Posts: 180 Location: Washington, DC
Sun 22 Jan, 2012 7:37 pm
Peter, clearly I have a very long way to go before I being to approach your skill set. Thanks for your comments. Its so interesting to hear the masters talk about their process! I experienced exactly what you described trying to grind the very base of the blade, and I found that up and over rotation quite tricky to keep consistent. I admire your skill at fractionally adjusting all those hollows pass by pass.....basically i'm using a jig to help me establish a consistent edge thickness, then pushing towards the spine at the wider part of the blade. I suspect on a steel leaf blade this wouldn't work very well, because there's very little
distal taper developed. For aluminum though, I think keeping the spine almost .25" most of the way down the blade is good for strength and rigidity.
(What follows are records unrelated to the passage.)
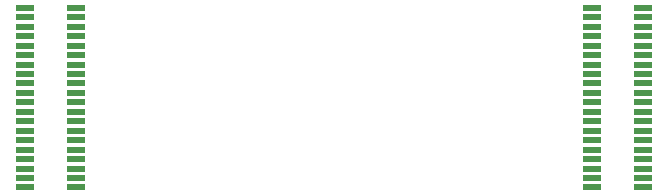
<source format=gbr>
G04*
G04 #@! TF.GenerationSoftware,Altium Limited,Altium Designer,24.0.1 (36)*
G04*
G04 Layer_Color=128*
%FSLAX25Y25*%
%MOIN*%
G70*
G04*
G04 #@! TF.SameCoordinates,BD3E70BB-0697-4B71-9AF7-6C14A59E7EE9*
G04*
G04*
G04 #@! TF.FilePolarity,Positive*
G04*
G01*
G75*
%ADD113R,0.05906X0.01968*%
D113*
X213228Y44882D02*
D03*
Y48031D02*
D03*
Y51181D02*
D03*
Y54331D02*
D03*
Y57480D02*
D03*
Y60630D02*
D03*
Y63779D02*
D03*
Y66929D02*
D03*
Y70079D02*
D03*
Y73228D02*
D03*
Y76378D02*
D03*
Y79528D02*
D03*
Y82677D02*
D03*
Y85827D02*
D03*
Y88976D02*
D03*
Y92126D02*
D03*
Y95276D02*
D03*
Y98425D02*
D03*
Y101575D02*
D03*
Y104724D02*
D03*
X196221Y44882D02*
D03*
Y48031D02*
D03*
Y51181D02*
D03*
Y54331D02*
D03*
Y57480D02*
D03*
Y60630D02*
D03*
Y63779D02*
D03*
Y66929D02*
D03*
Y70079D02*
D03*
Y73228D02*
D03*
Y76378D02*
D03*
Y79528D02*
D03*
Y82677D02*
D03*
Y85827D02*
D03*
Y88976D02*
D03*
Y92126D02*
D03*
Y95276D02*
D03*
Y98425D02*
D03*
Y101575D02*
D03*
Y104724D02*
D03*
X7244D02*
D03*
Y101575D02*
D03*
Y98425D02*
D03*
Y95276D02*
D03*
Y92126D02*
D03*
Y88976D02*
D03*
Y85827D02*
D03*
Y82677D02*
D03*
Y79528D02*
D03*
Y76378D02*
D03*
Y73228D02*
D03*
Y70079D02*
D03*
Y66929D02*
D03*
Y63779D02*
D03*
Y60630D02*
D03*
Y57480D02*
D03*
Y54331D02*
D03*
Y51181D02*
D03*
Y48031D02*
D03*
Y44882D02*
D03*
X24252Y104724D02*
D03*
Y101575D02*
D03*
Y98425D02*
D03*
Y95276D02*
D03*
Y92126D02*
D03*
Y88976D02*
D03*
Y85827D02*
D03*
Y82677D02*
D03*
Y79528D02*
D03*
Y76378D02*
D03*
Y73228D02*
D03*
Y70079D02*
D03*
Y66929D02*
D03*
Y63779D02*
D03*
Y60630D02*
D03*
Y57480D02*
D03*
Y54331D02*
D03*
Y51181D02*
D03*
Y48031D02*
D03*
Y44882D02*
D03*
M02*

</source>
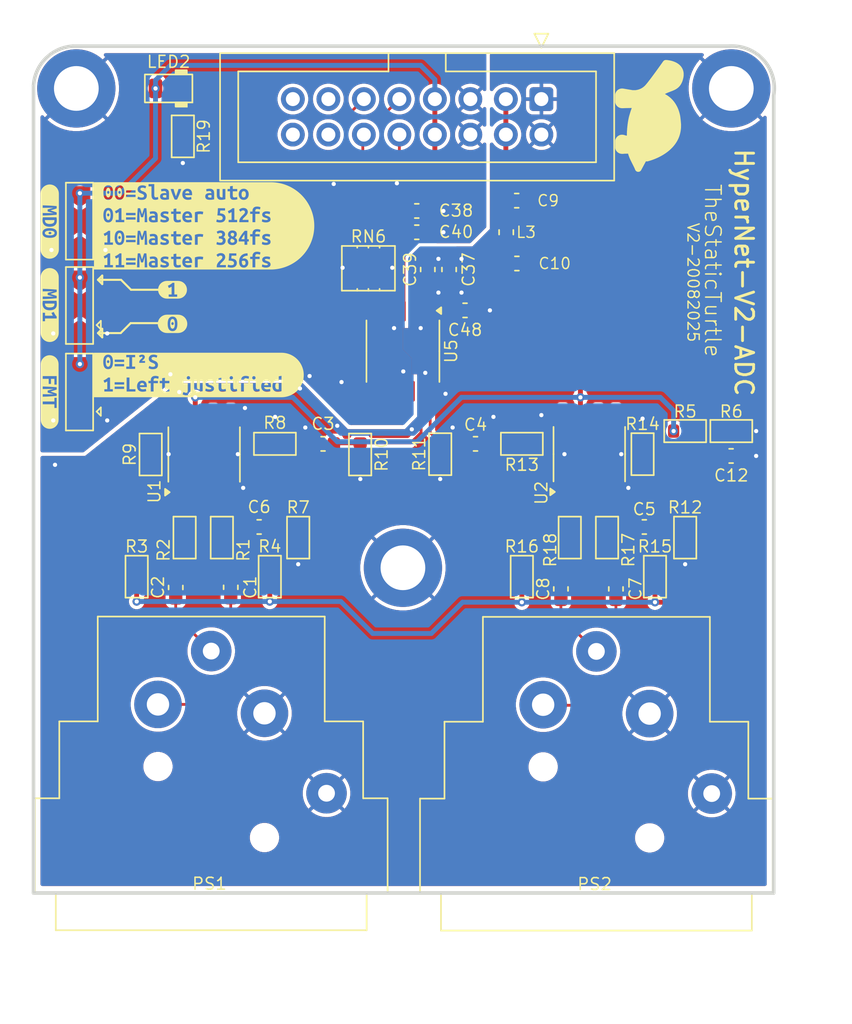
<source format=kicad_pcb>
(kicad_pcb
	(version 20241229)
	(generator "pcbnew")
	(generator_version "9.0")
	(general
		(thickness 1.6)
		(legacy_teardrops no)
	)
	(paper "A4")
	(title_block
		(title "HyperNet-V2-ADC")
		(date "2025-08-20")
		(rev "2")
		(company "TheStaticTurtle")
	)
	(layers
		(0 "F.Cu" signal "TopLayer")
		(2 "B.Cu" signal "BottomLayer")
		(9 "F.Adhes" user "F.Adhesive")
		(11 "B.Adhes" user "B.Adhesive")
		(13 "F.Paste" user "TopPasteMaskLayer")
		(15 "B.Paste" user "BottomPasteMaskLayer")
		(5 "F.SilkS" user "TopSilkLayer")
		(7 "B.SilkS" user "BottomSilkLayer")
		(1 "F.Mask" user "TopSolderMaskLayer")
		(3 "B.Mask" user "BottomSolderMaskLayer")
		(17 "Dwgs.User" user "Document")
		(19 "Cmts.User" user "User.Comments")
		(21 "Eco1.User" user "Multi-Layer")
		(23 "Eco2.User" user "Mechanical")
		(25 "Edge.Cuts" user "BoardOutLine")
		(27 "Margin" user)
		(31 "F.CrtYd" user "F.Courtyard")
		(29 "B.CrtYd" user "B.Courtyard")
		(35 "F.Fab" user "TopAssembly")
		(33 "B.Fab" user "BottomAssembly")
		(39 "User.1" user "DRCError")
		(41 "User.2" user "3DModel")
		(43 "User.3" user "ComponentShapeLayer")
		(45 "User.4" user "LeadShapeLayer")
	)
	(setup
		(pad_to_mask_clearance 0)
		(allow_soldermask_bridges_in_footprints no)
		(tenting front back)
		(aux_axis_origin 120 70)
		(pcbplotparams
			(layerselection 0x00000000_00000000_55555555_5755f5ff)
			(plot_on_all_layers_selection 0x00000000_00000000_00000000_00000000)
			(disableapertmacros no)
			(usegerberextensions no)
			(usegerberattributes yes)
			(usegerberadvancedattributes yes)
			(creategerberjobfile yes)
			(dashed_line_dash_ratio 12.000000)
			(dashed_line_gap_ratio 3.000000)
			(svgprecision 4)
			(plotframeref no)
			(mode 1)
			(useauxorigin no)
			(hpglpennumber 1)
			(hpglpenspeed 20)
			(hpglpendiameter 15.000000)
			(pdf_front_fp_property_popups yes)
			(pdf_back_fp_property_popups yes)
			(pdf_metadata yes)
			(pdf_single_document no)
			(dxfpolygonmode yes)
			(dxfimperialunits yes)
			(dxfusepcbnewfont yes)
			(psnegative no)
			(psa4output no)
			(plot_black_and_white yes)
			(plotinvisibletext no)
			(sketchpadsonfab no)
			(plotpadnumbers no)
			(hidednponfab no)
			(sketchdnponfab yes)
			(crossoutdnponfab yes)
			(subtractmaskfromsilk no)
			(outputformat 1)
			(mirror no)
			(drillshape 0)
			(scaleselection 1)
			(outputdirectory "fabrication/")
		)
	)
	(net 0 "")
	(net 1 "+3.3V")
	(net 2 "+5VA")
	(net 3 "GND")
	(net 4 "ADC_SCKI")
	(net 5 "ADC_BCK")
	(net 6 "ADC_LRCK")
	(net 7 "ADC_DATA_12")
	(net 8 "Net-(C1-Pad2)")
	(net 9 "Net-(C1-Pad1)")
	(net 10 "Net-(C2-Pad1)")
	(net 11 "Net-(C2-Pad2)")
	(net 12 "Net-(C3-Pad1)")
	(net 13 "Net-(U5-VINL)")
	(net 14 "Net-(U5-VINR)")
	(net 15 "Net-(C4-Pad1)")
	(net 16 "Net-(C5-Pad2)")
	(net 17 "Net-(U2-+)")
	(net 18 "Net-(U1-+)")
	(net 19 "Net-(C6-Pad2)")
	(net 20 "Net-(C7-Pad2)")
	(net 21 "Net-(C7-Pad1)")
	(net 22 "Net-(C8-Pad1)")
	(net 23 "Net-(C8-Pad2)")
	(net 24 "+2V5_BIAS")
	(net 25 "unconnected-(J3-Pin_14-Pad14)")
	(net 26 "unconnected-(J3-Pin_16-Pad16)")
	(net 27 "I2C_SCL")
	(net 28 "I2C_SDA")
	(net 29 "Net-(JP1-C)")
	(net 30 "Net-(JP2-C)")
	(net 31 "Net-(JP3-C)")
	(net 32 "Net-(LED2-K)")
	(net 33 "Net-(U1--)")
	(net 34 "Net-(R8-Pad1)")
	(net 35 "Net-(R13-Pad1)")
	(net 36 "Net-(U2--)")
	(net 37 "Net-(RN6-R4.1)")
	(net 38 "Net-(RN6-R3.1)")
	(net 39 "Net-(RN6-R2.1)")
	(net 40 "Net-(RN6-R1.1)")
	(net 41 "unconnected-(U1-NC-Pad1)")
	(net 42 "unconnected-(U1-NC-Pad8)")
	(net 43 "unconnected-(U1-NC-Pad5)")
	(net 44 "unconnected-(U2-NC-Pad8)")
	(net 45 "unconnected-(U2-NC-Pad1)")
	(net 46 "unconnected-(U2-NC-Pad5)")
	(net 47 "/ADC_VREF")
	(net 48 "+5VA_RAW")
	(footprint "PCM_Resistor_SMD_AKL:R_0603_1608Metric" (layer "F.Cu") (at 161.544 105.156 90))
	(footprint "MountingHole:MountingHole_3.2mm_M3_DIN965_Pad_TopBottom" (layer "F.Cu") (at 146.939 107.315))
	(footprint "Capacitor_SMD:C_0603_1608Metric" (layer "F.Cu") (at 162.179 108.826 90))
	(footprint "Package_SO:SOIC-8_3.9x4.9mm_P1.27mm" (layer "F.Cu") (at 160.274 99.187 90))
	(footprint "PCM_Resistor_SMD_AKL:R_0603_1608Metric" (layer "F.Cu") (at 164.084 99.187 90))
	(footprint "MountingHole:MountingHole_3.2mm_M3_DIN965_Pad_TopBottom" (layer "F.Cu") (at 170.434 73.025))
	(footprint "Jumper:SolderJumper-3_P2.0mm_Open_TrianglePad1.0x1.5mm" (layer "F.Cu") (at 123.825 88.550999 90))
	(footprint "Connector_Audio:Jack_XLR_Neutrik_NC3FAAH2_Horizontal" (layer "F.Cu") (at 164.592 117.747 -90))
	(footprint "Inductor_SMD:L_0603_1608Metric" (layer "F.Cu") (at 154.3304 83.312 -90))
	(footprint "PCM_Resistor_SMD_AKL:R_Array_Concave_4x0603" (layer "F.Cu") (at 144.469 85.891 90))
	(footprint "PCM_LED_SMD_AKL:LED_0805_2012Metric" (layer "F.Cu") (at 130.175 73.025 180))
	(footprint "PCM_Resistor_SMD_AKL:R_0603_1608Metric" (layer "F.Cu") (at 170.434 97.536))
	(footprint "PCM_Resistor_SMD_AKL:R_0603_1608Metric" (layer "F.Cu") (at 155.448 98.448 180))
	(footprint "PCM_Resistor_SMD_AKL:R_0603_1608Metric" (layer "F.Cu") (at 158.877 105.156 90))
	(footprint "kibuzzard-681A8634" (layer "F.Cu") (at 132.715 82.8548))
	(footprint "Capacitor_SMD:C_0603_1608Metric" (layer "F.Cu") (at 136.652 104.394))
	(footprint "PCM_Resistor_SMD_AKL:R_0603_1608Metric" (layer "F.Cu") (at 167.132 105.156 -90))
	(footprint "MountingHole:MountingHole_3.2mm_M3_DIN965_Pad_TopBottom" (layer "F.Cu") (at 123.571 73.025))
	(footprint "Capacitor_SMD:C_0603_1608Metric" (layer "F.Cu") (at 130.683 108.725 90))
	(footprint "Capacitor_SMD:C_0603_1608Metric" (layer "F.Cu") (at 170.421 99.314 180))
	(footprint "PCM_Resistor_SMD_AKL:R_0603_1608Metric" (layer "F.Cu") (at 133.985 105.156 90))
	(footprint "Capacitor_SMD:C_0603_1608Metric" (layer "F.Cu") (at 150.241 85.979 -90))
	(footprint "kibuzzard-68A61E98" (layer "F.Cu") (at 130.4544 89.8652))
	(footprint "Connector_IDC:IDC-Header_2x08_P2.54mm_Vertical" (layer "F.Cu") (at 156.845 73.787 -90))
	(footprint "Capacitor_SMD:C_0603_1608Metric" (layer "F.Cu") (at 152.133 98.448 180))
	(footprint "Capacitor_SMD:C_0603_1608Metric" (layer "F.Cu") (at 148.717 85.979 -90))
	(footprint "PCM_Resistor_SMD_AKL:R_0603_1608Metric" (layer "F.Cu") (at 139.446 105.156 -90))
	(footprint "PCM_Resistor_SMD_AKL:R_0603_1608Metric" (layer "F.Cu") (at 131.318 105.156 90))
	(footprint "kibuzzard-681A871A" (layer "F.Cu") (at 121.666 94.742 -90))
	(footprint "Capacitor_SMD:C_0603_1608Metric" (layer "F.Cu") (at 155.0924 85.5472))
	(footprint "PCM_Resistor_SMD_AKL:R_0603_1608Metric"
		(layer "F.Cu")
		(uuid "b4aef16c-28f3-4f13-bed6-11063f5cd203")
		(at 164.973 107.95 -90)
		(descr "Resistor SMD 0603 (1608 Metric), square (rectangular) end terminal, IPC_7351 nominal, (Body size source: IPC-SM-782 page 72, https://www.pcb-3d.com/wordpress/wp-content/uploads/ipc-sm-782a_amendment_1_and_2.pdf), Alternate KiCad Library")
		(tags "resistor")
		(property "Reference" "R15"
			(at -2.159 0 0)
			(layer "F.SilkS")
			(uuid "359cac00-f093-4943-84ff-6d694eb2f9cb")
			(effects
				(font
					(size 0.85 0.85)
					(thickness 0.11)
				)
			)
		)
		(property "Value" "100k"
			(at 0 1.43 270)
			(layer "F.Fab")
			(hide yes)
			(uuid "3361adcc-11ce-49ba-960d-4481e62dc1bc")
			(effects
				(font
					(size 1 1)
					(thickness 0.15)
				)
			)
		)
		(property "Datasheet" ""
			(at 0 0 270)
			(layer "F.Fab")
			(hide yes)
			(uuid "84dd8bbc-e5f8-4014-b575-6a5f6925d147")
			(effects
				(font
					(size 1.27 1.27)
					(thickness 0.15)
				)
			)
		)
		(property "Description" "SMD 0603 Chip Resistor, European Symbol, Al
... [484858 chars truncated]
</source>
Also, I appreciate the advice on the finishing. It is definitely a bitch working up to higher grits, especially right at the spine. And you can't grind off-angle to reveal your coarser scratch marks either. I ended up doing a similar thing using scotchbrite deburring wheels on my buffer, which work like magic (thanks to Lewis Shaw for turning me on to those). I'll look into getting some belts though, as working horizontal to the deburring wheel on a buffer is really awkward.
Out of curiosity, when you are making aluminum blades, do you make blades that exactly match the steel blades in terms of cross section and relative edge thickness? What kind of construction methods do you use? I've become very fond of the recessed pommel nut because it leaves the tang/pommel junction thick and unthreaded, but no everyone like that look.